Элизабет улыбнулась и вложила свою руку в его ладони.
— Только при двух условиях: если вы будете меня держать, милорд, и если на моем платье не останется зеленых пятен.
Несколько мгновений он молчал, нежно держа в руках ее тонкую ладонь, а затем мягко сказал:
— Ты — очень необычная.
Главной чертой, объединявшей всех остальных женщин в его прошлой жизни, было то, что они тщательно избегали откровенности.
— Я слишком искренна для вас, милорд? — с улыбкой спросила Элизабет.
Его длинные пальцы сомкнулись вокруг ее тонкого запястья. Это движение было наполнено властностью, но в то же время было чистым и искренним. Джонни словно пытался удержать подле себя эту одухотворенную и не признающую обиняков женщину, что сидела рядом и смотрела на него.
— Твоя прямота восхищает меня, — проговорил он. — Но хочу предостеречь тебя, — продолжал он, поднимая Элизабет с дерева. — Я хотел тебя беспрерывно на протяжении последних трех дней, поэтому сейчас не обещаю быть пай-мальчиком.
— Меня и саму всю трясет по той же самой причине.
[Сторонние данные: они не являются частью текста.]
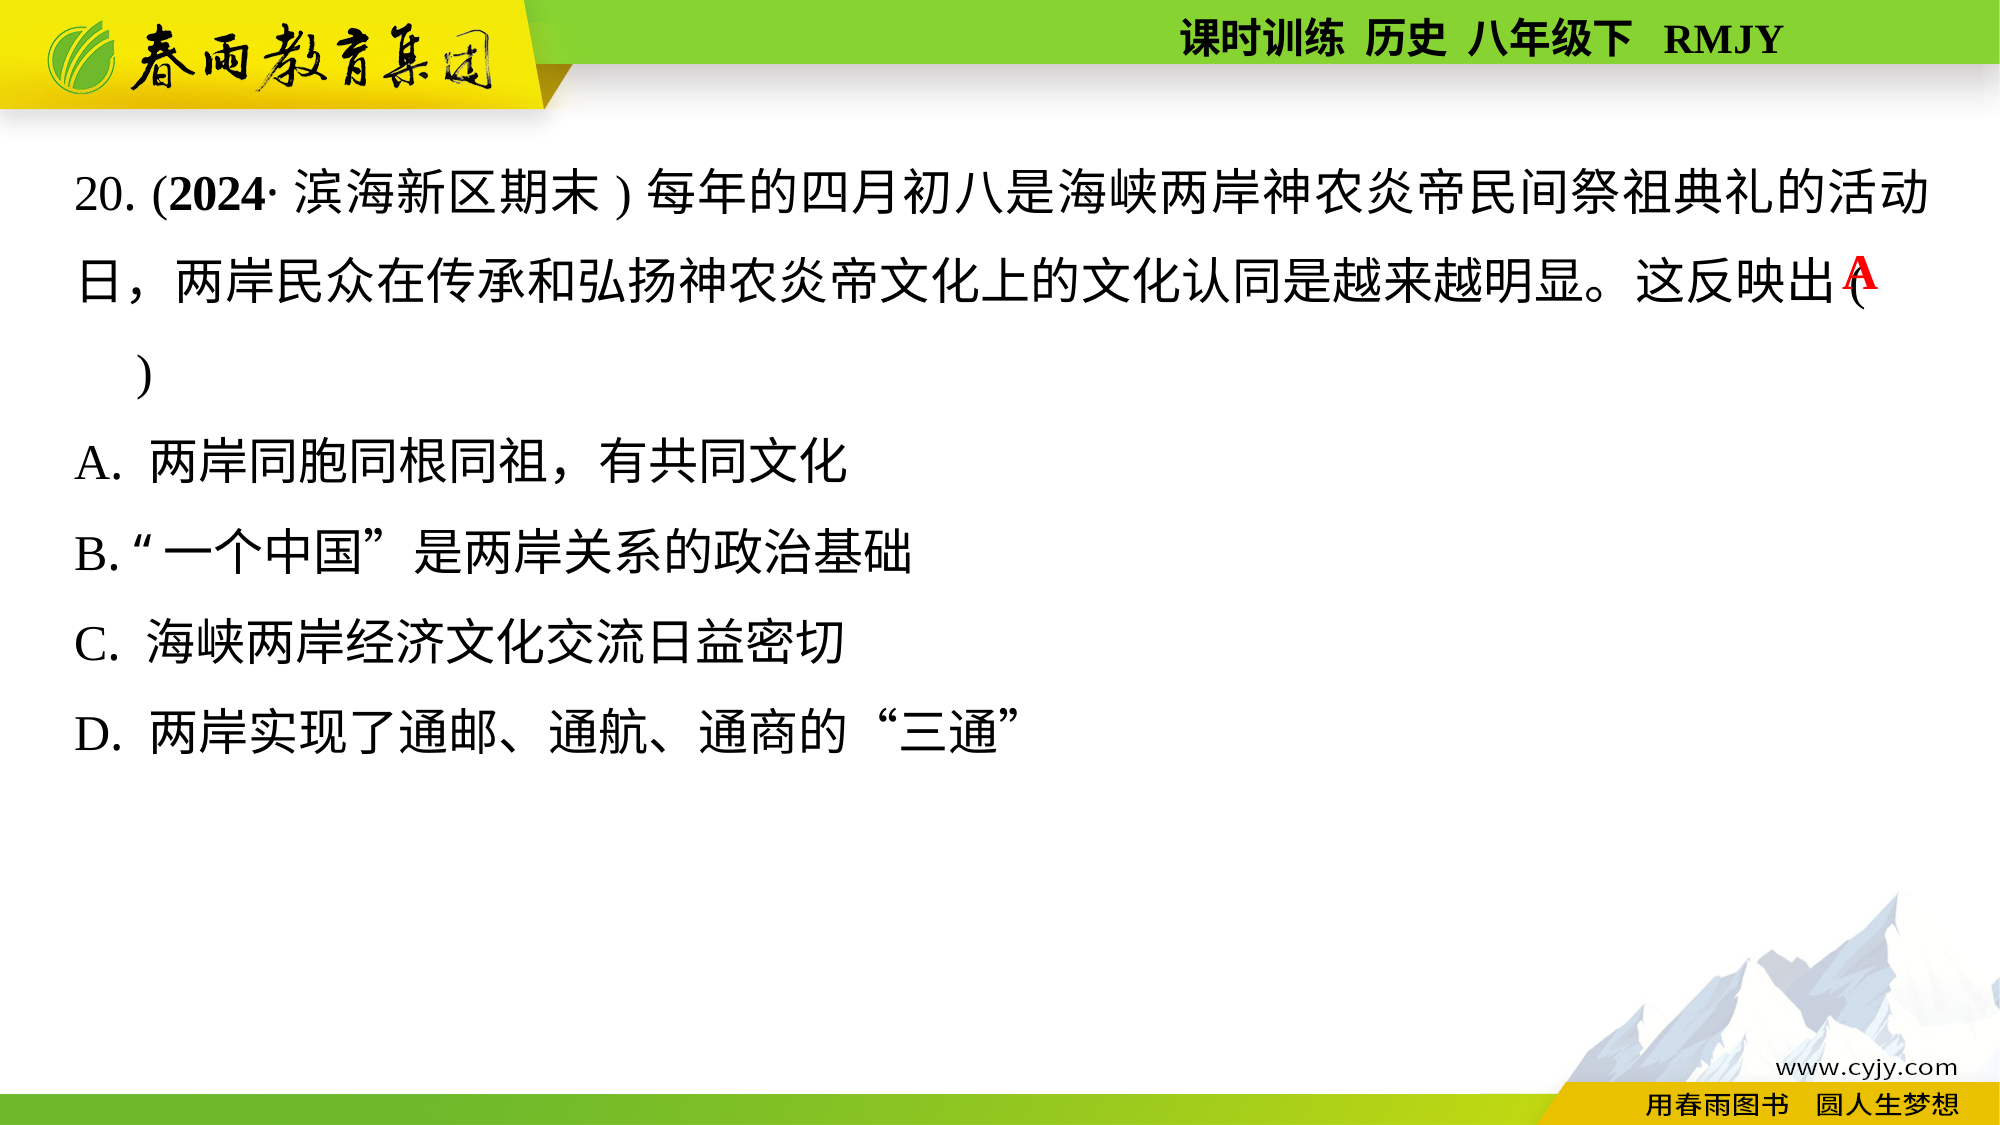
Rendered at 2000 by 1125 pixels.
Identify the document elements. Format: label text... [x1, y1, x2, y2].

Так что, вполне возможно, я первая разорву тебя на части, — выдохнула Элизабет, качнувшись навстречу Джонни и подняв лицо для поцелуя. Аромат ее тела ударил ему в ноздри. — Я хотела тебя не три дня, а целых четыре месяца — с тех пор, как уехала из Голдихауса.
В следующее мгновение Джонни резко притянул ее к себе, провел руками по ее спине, затем опустил их ниже и крепко прижал Элизабет к своему телу. Когда тела их сомкнулись, он издал низкий глухой стон. Встав на цыпочки. Элизабет наклонила голову Джонни, и их губы слились в долгом сладострастном поцелуе. Руки ее уже лихорадочно расстегивали пуговицы на его рубашке.